Figure 8.

Aminoglycoside-induced C7 forms stable triple helices. (a) Purified wild-type C7 (C7) and aminoglycoside-induced C7 from four nonsense constructs as indicated were subjected to 4–12% SDS-PAGE, followed by immunoblot analysis with a polyclonal antibody to the NC2 domain. Proteins were nonreduced before loading onto gels. The positions of molecular weight markers, and trimer (T) of C7 are indicated. (b) A schematic diagram of the C7 α-chain. The triple helical domain (TH) of C7 contains a 39 amino acid of nonhelical interruption (hinge region). This site of C7 is sensitive to protease digestion, and the helix can be cleaved into carboxyterminal P1 and aminoterminal P2 fragments. Each fragment represents approximately one-half of the TH domain.

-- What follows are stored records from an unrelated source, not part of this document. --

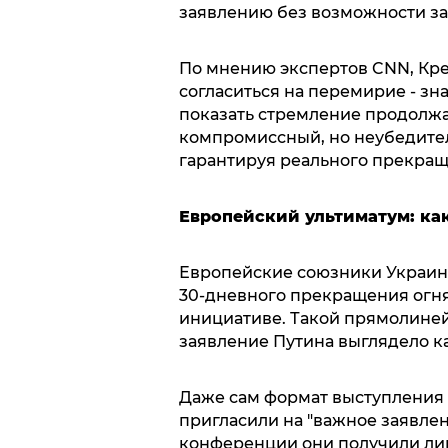
заявлению без возможности за
По мнению экспертов CNN, Кре
согласиться на перемирие - зна
показать стремление продолжа
компромиссный, но неубедите
гарантируя реального прекращ
Европейский ультиматум: ка
Европейские союзники Украин
30-дневного прекращения огн
инициативе. Такой прямолиней
заявление Путина выглядело к
Даже сам формат выступления 
пригласили на "важное заявлен
конференции они получили лиш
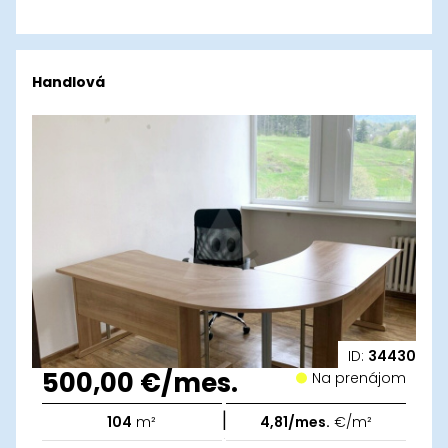
Handlová
ID:
34430
500,00 €/mes.
Na prenájom
|
104
m²
4,81/mes.
€/m²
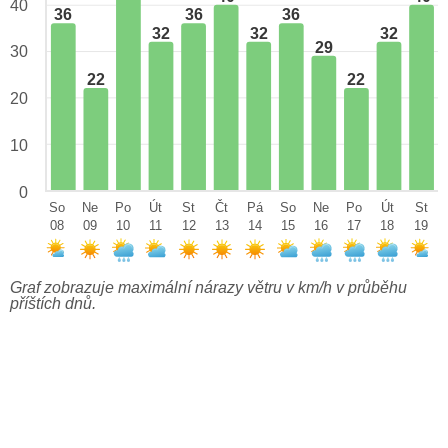
40
36
36
36
32
32
32
29
30
22
22
20
10
0
So
Ne
Po
Út
St
Čt
Pá
So
Ne
Po
Út
St
08
09
10
11
12
13
14
15
16
17
18
19
Graf zobrazuje maximální nárazy větru v km/h v průběhu
příštích dnů.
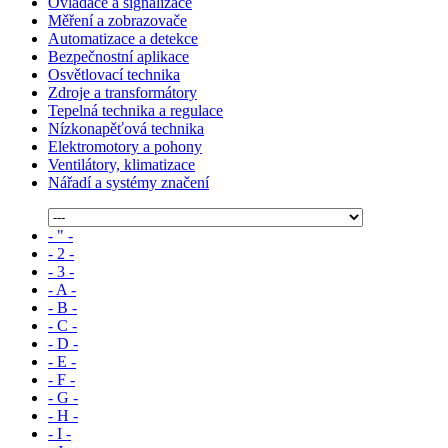
Ovladače a signalizace
Měření a zobrazovače
Automatizace a detekce
Bezpečnostní aplikace
Osvětlovací technika
Zdroje a transformátory
Tepelná technika a regulace
Nízkonapěťová technika
Elektromotory a pohony
Ventilátory, klimatizace
Nářadí a systémy značení
- " -
- 2 -
- 3 -
- A -
- B -
- C -
- D -
- E -
- F -
- G -
- H -
- I -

The protease cleavage sites (P) are indicated by arrows. The recognition region for a polyclonal antibody to the TH domain (α-TH) is also indicated. (c) Purified wild-type C7 (C7) and aminoglycoside-induced C7 from four nonsense constructs, as indicated, were treated with chymotrypsin and analyzed by 6% SDS-PAGE followed by immunoblot analysis with a polyclonal antibody to the TH domain. The positions of molecular weight markers, the 200-kDa intact TH domain and the 120-kDa carboxyl-terminal half of the TH fragment (P1) are indicated.